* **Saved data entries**
######
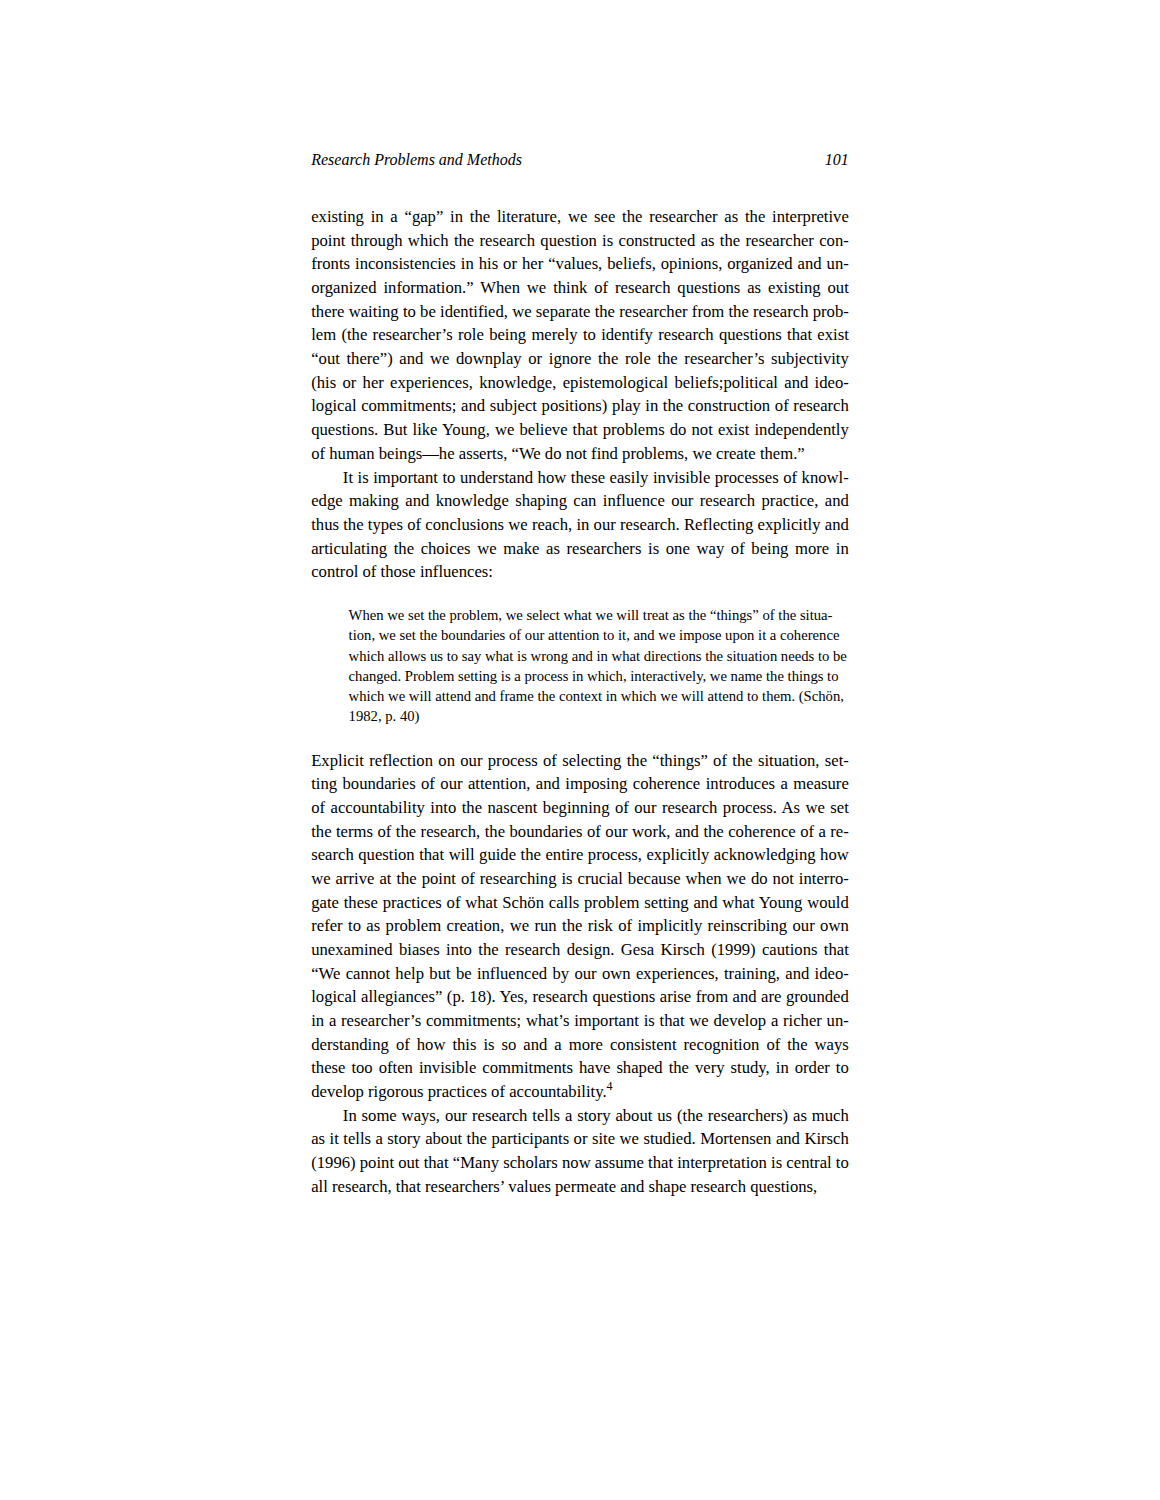Research Problems and Methods 101
existing in a “gap” in the literature, we see the researcher as the interpretive point through which the research question is constructed as the researcher confronts inconsistencies in his or her “values, beliefs, opinions, organized and unorganized information.” When we think of research questions as existing out there waiting to be identified, we separate the researcher from the research problem (the researcher’s role being merely to identify research questions that exist “out there”) and we downplay or ignore the role the researcher’s subjectivity (his or her experiences, knowledge, epistemological beliefs;political and ideological commitments; and subject positions) play in the construction of research questions. But like Young, we believe that problems do not exist independently of human beings—he asserts, “We do not find problems, we create them.”
It is important to understand how these easily invisible processes of knowledge making and knowledge shaping can influence our research practice, and thus the types of conclusions we reach, in our research. Reflecting explicitly and articulating the choices we make as researchers is one way of being more in control of those influences:
When we set the problem, we select what we will treat as the “things” of the situation, we set the boundaries of our attention to it, and we impose upon it a coherence which allows us to say what is wrong and in what directions the situation needs to be changed. Problem setting is a process in which, interactively, we name the things to which we will attend and frame the context in which we will attend to them. (Schön, 1982, p. 40)
Explicit reflection on our process of selecting the “things” of the situation, setting boundaries of our attention, and imposing coherence introduces a measure of accountability into the nascent beginning of our research process. As we set the terms of the research, the boundaries of our work, and the coherence of a research question that will guide the entire process, explicitly acknowledging how we arrive at the point of researching is crucial because when we do not interrogate these practices of what Schön calls problem setting and what Young would refer to as problem creation, we run the risk of implicitly reinscribing our own unexamined biases into the research design. Gesa Kirsch (1999) cautions that “We cannot help but be influenced by our own experiences, training, and ideological allegiances” (p. 18). Yes, research questions arise from and are grounded in a researcher’s commitments; what’s important is that we develop a richer understanding of how this is so and a more consistent recognition of the ways these too often invisible commitments have shaped the very study, in order to develop rigorous practices of accountability.4
In some ways, our research tells a story about us (the researchers) as much as it tells a story about the participants or site we studied. Mortensen and Kirsch (1996) point out that “Many scholars now assume that interpretation is central to all research, that researchers’ values permeate and shape research questions,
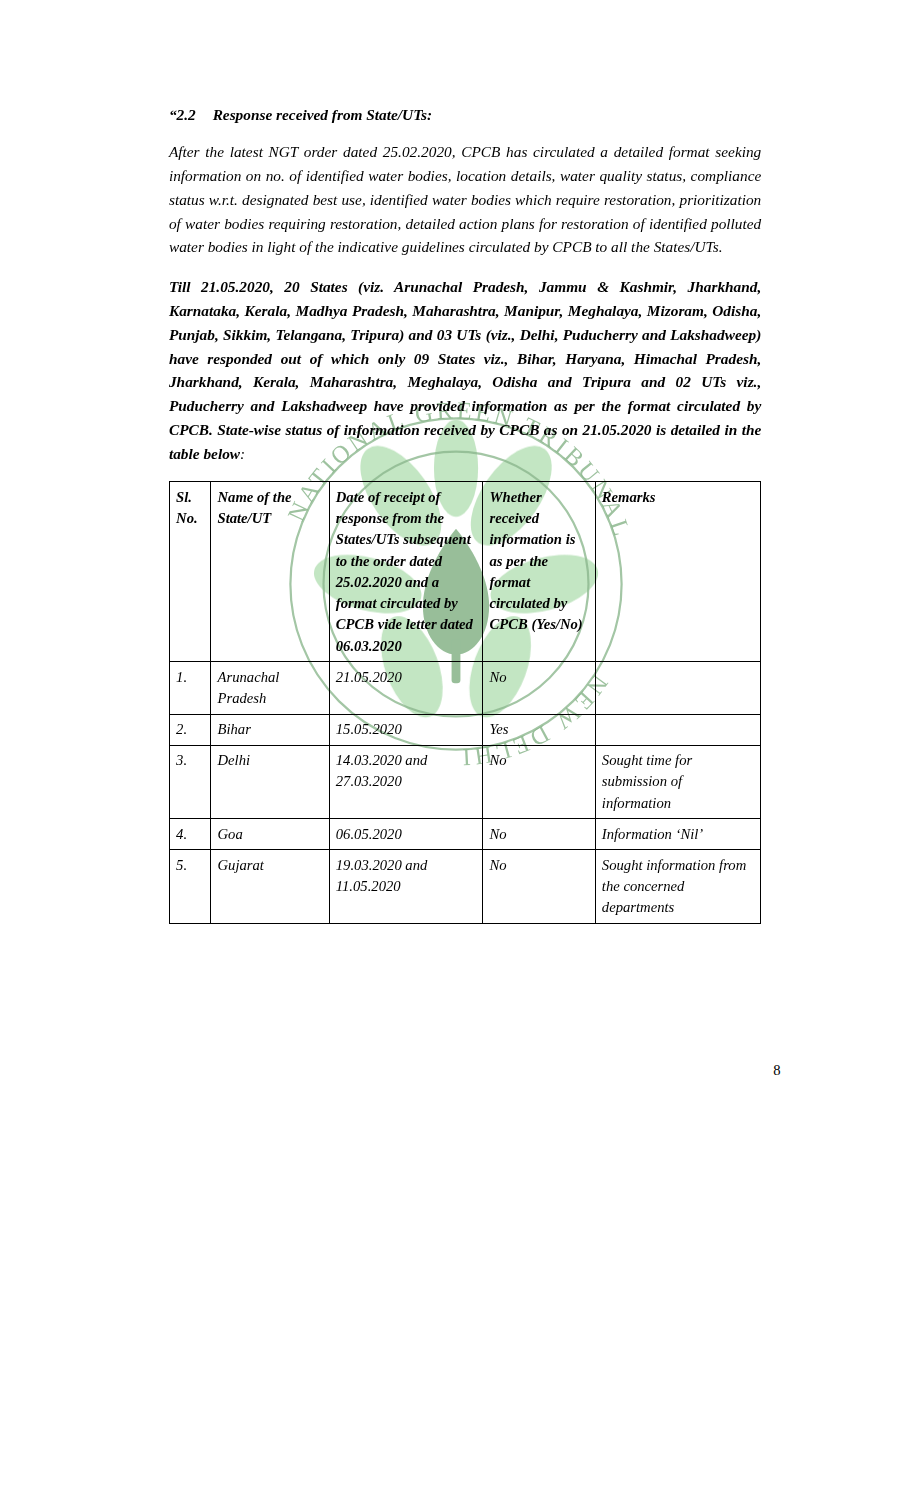NATIONAL GREEN TRIBUNAL NEW DELHI
“2.2 Response received from State/UTs:
After the latest NGT order dated 25.02.2020, CPCB has circulated a detailed format seeking information on no. of identified water bodies, location details, water quality status, compliance status w.r.t. designated best use, identified water bodies which require restoration, prioritization of water bodies requiring restoration, detailed action plans for restoration of identified polluted water bodies in light of the indicative guidelines circulated by CPCB to all the States/UTs.
Till 21.05.2020, 20 States (viz. Arunachal Pradesh, Jammu & Kashmir, Jharkhand, Karnataka, Kerala, Madhya Pradesh, Maharashtra, Manipur, Meghalaya, Mizoram, Odisha, Punjab, Sikkim, Telangana, Tripura) and 03 UTs (viz., Delhi, Puducherry and Lakshadweep) have responded out of which only 09 States viz., Bihar, Haryana, Himachal Pradesh, Jharkhand, Kerala, Maharashtra, Meghalaya, Odisha and Tripura and 02 UTs viz., Puducherry and Lakshadweep have provided information as per the format circulated by CPCB. State-wise status of information received by CPCB as on 21.05.2020 is detailed in the table below:
| Sl. No. | Name of the State/UT | Date of receipt of response from the States/UTs subsequent to the order dated 25.02.2020 and a format circulated by CPCB vide letter dated 06.03.2020 | Whether received information is as per the format circulated by CPCB (Yes/No) | Remarks |
| --- | --- | --- | --- | --- |
| 1. | Arunachal Pradesh | 21.05.2020 | No | |
| 2. | Bihar | 15.05.2020 | Yes | |
| 3. | Delhi | 14.03.2020 and 27.03.2020 | No | Sought time for submission of information |
| 4. | Goa | 06.05.2020 | No | Information ‘Nil’ |
| 5. | Gujarat | 19.03.2020 and 11.05.2020 | No | Sought information from the concerned departments |
8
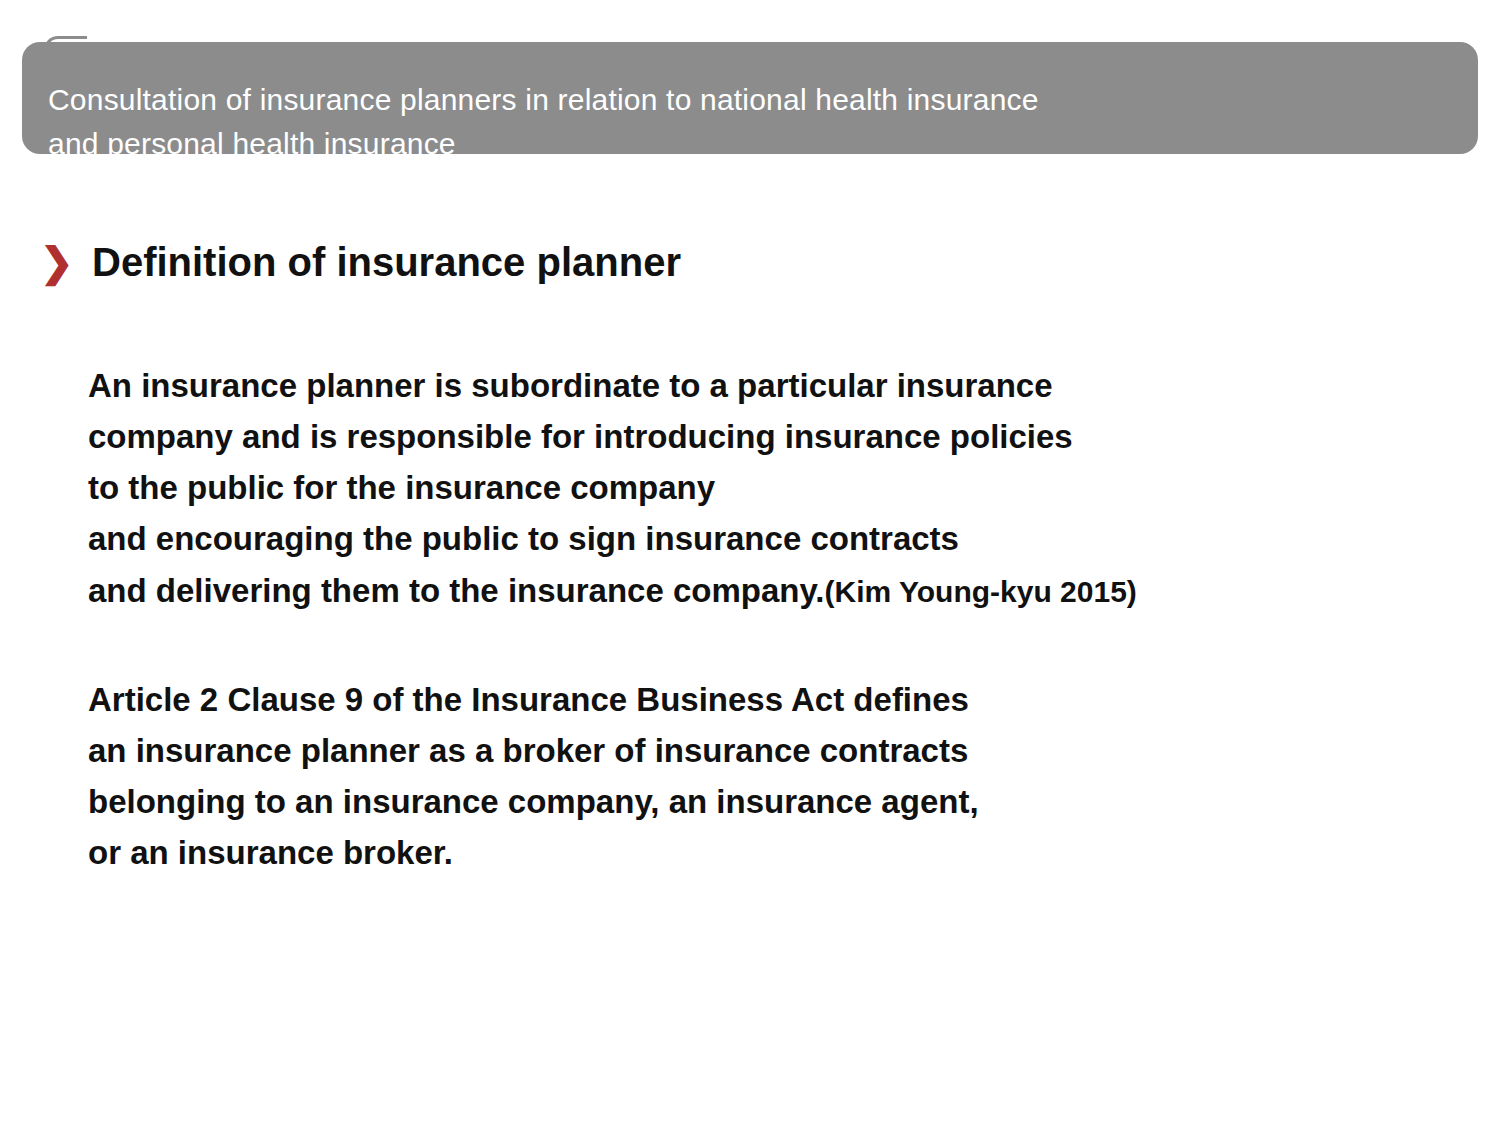Consultation of insurance planners in relation to national health insurance
and personal health insurance
❯ Definition of insurance planner
An insurance planner is subordinate to a particular insurance
company and is responsible for introducing insurance policies
to the public for the insurance company
and encouraging the public to sign insurance contracts
and delivering them to the insurance company.(Kim Young-kyu 2015)
Article 2 Clause 9 of the Insurance Business Act defines
an insurance planner as a broker of insurance contracts
belonging to an insurance company, an insurance agent,
or an insurance broker.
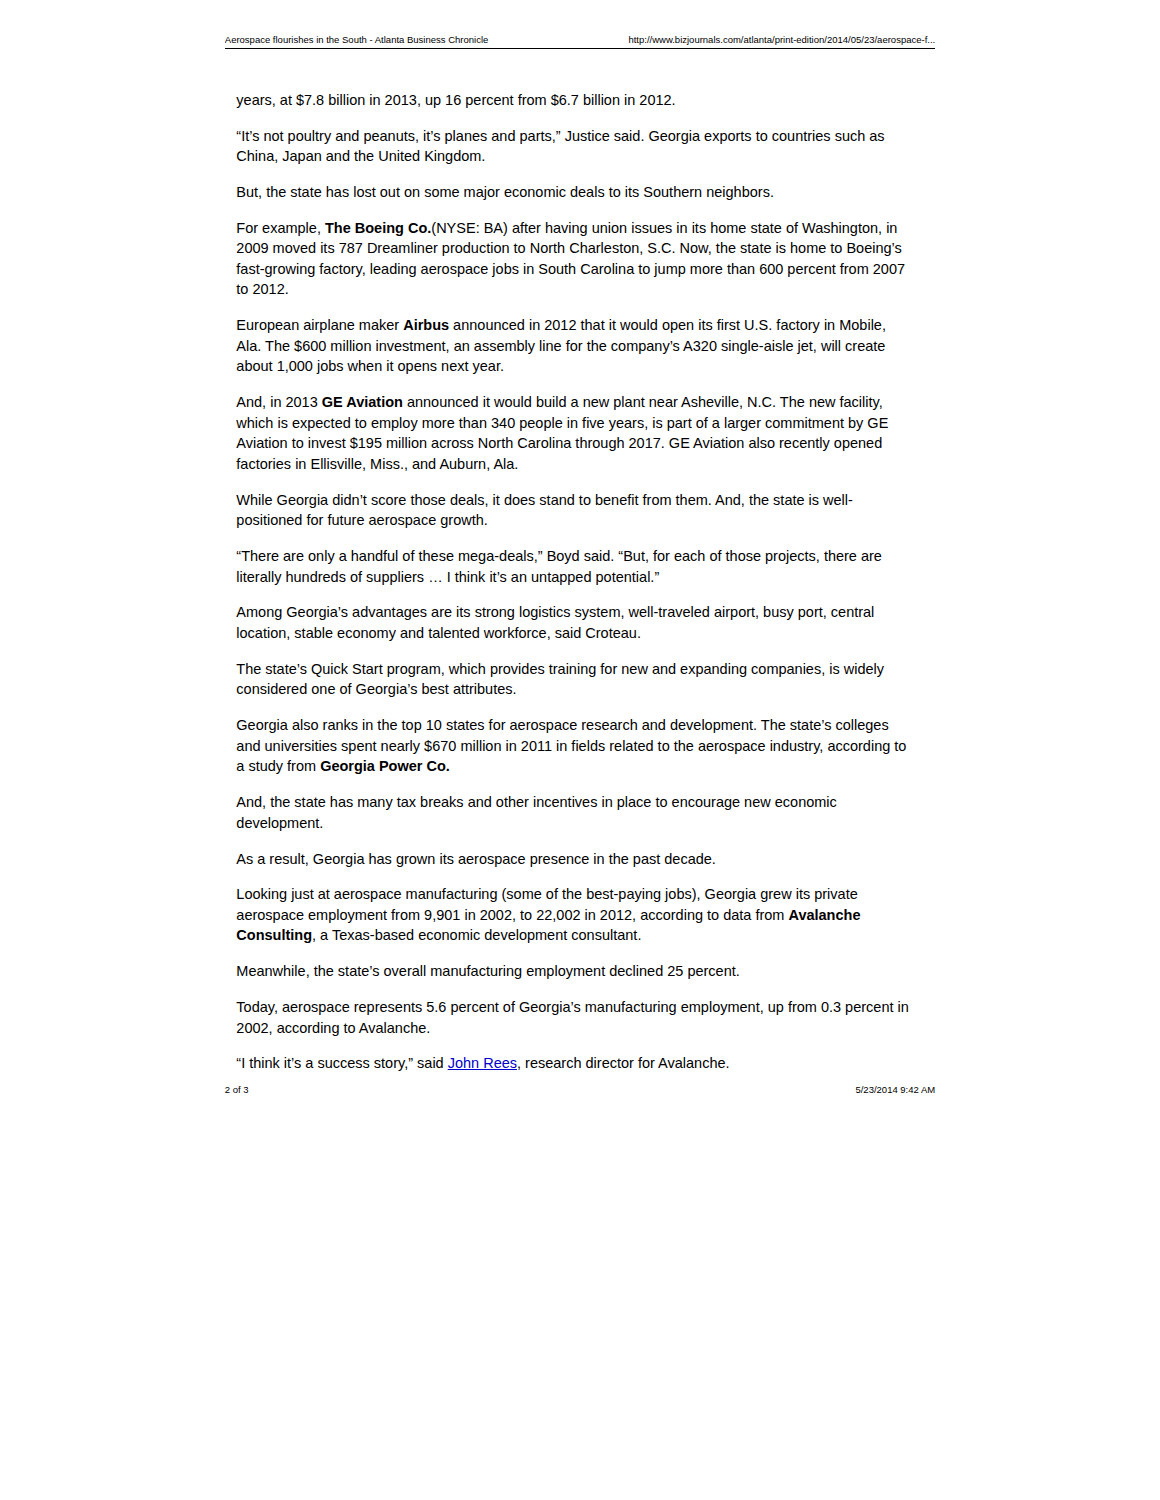Aerospace flourishes in the South - Atlanta Business Chronicle
http://www.bizjournals.com/atlanta/print-edition/2014/05/23/aerospace-f...
years, at $7.8 billion in 2013, up 16 percent from $6.7 billion in 2012.
“It’s not poultry and peanuts, it’s planes and parts,” Justice said. Georgia exports to countries such as China, Japan and the United Kingdom.
But, the state has lost out on some major economic deals to its Southern neighbors.
For example, The Boeing Co.(NYSE: BA) after having union issues in its home state of Washington, in 2009 moved its 787 Dreamliner production to North Charleston, S.C. Now, the state is home to Boeing’s fast-growing factory, leading aerospace jobs in South Carolina to jump more than 600 percent from 2007 to 2012.
European airplane maker Airbus announced in 2012 that it would open its first U.S. factory in Mobile, Ala. The $600 million investment, an assembly line for the company’s A320 single-aisle jet, will create about 1,000 jobs when it opens next year.
And, in 2013 GE Aviation announced it would build a new plant near Asheville, N.C. The new facility, which is expected to employ more than 340 people in five years, is part of a larger commitment by GE Aviation to invest $195 million across North Carolina through 2017. GE Aviation also recently opened factories in Ellisville, Miss., and Auburn, Ala.
While Georgia didn’t score those deals, it does stand to benefit from them. And, the state is well-positioned for future aerospace growth.
“There are only a handful of these mega-deals,” Boyd said. “But, for each of those projects, there are literally hundreds of suppliers … I think it’s an untapped potential.”
Among Georgia’s advantages are its strong logistics system, well-traveled airport, busy port, central location, stable economy and talented workforce, said Croteau.
The state’s Quick Start program, which provides training for new and expanding companies, is widely considered one of Georgia’s best attributes.
Georgia also ranks in the top 10 states for aerospace research and development. The state’s colleges and universities spent nearly $670 million in 2011 in fields related to the aerospace industry, according to a study from Georgia Power Co.
And, the state has many tax breaks and other incentives in place to encourage new economic development.
As a result, Georgia has grown its aerospace presence in the past decade.
Looking just at aerospace manufacturing (some of the best-paying jobs), Georgia grew its private aerospace employment from 9,901 in 2002, to 22,002 in 2012, according to data from Avalanche Consulting, a Texas-based economic development consultant.
Meanwhile, the state’s overall manufacturing employment declined 25 percent.
Today, aerospace represents 5.6 percent of Georgia’s manufacturing employment, up from 0.3 percent in 2002, according to Avalanche.
“I think it’s a success story,” said John Rees, research director for Avalanche.
2 of 3
5/23/2014 9:42 AM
######
* **To do**
Using the records above, list each line that includes "announced".

* **Solution to this exercise**
European airplane maker Airbus announced in 2012 that it would open its first U.S. factory in Mobile, Ala. The $600 million investment, an assembly line for the company’s A320 single-aisle jet, will create about 1,000 jobs when it opens next year.
And, in 2013 GE Aviation announced it would build a new plant near Asheville, N.C. The new facility, which is expected to employ more than 340 people in five years, is part of a larger commitment by GE Aviation to invest $195 million across North Carolina through 2017. GE Aviation also recently opened factories in Ellisville, Miss., and Auburn, Ala.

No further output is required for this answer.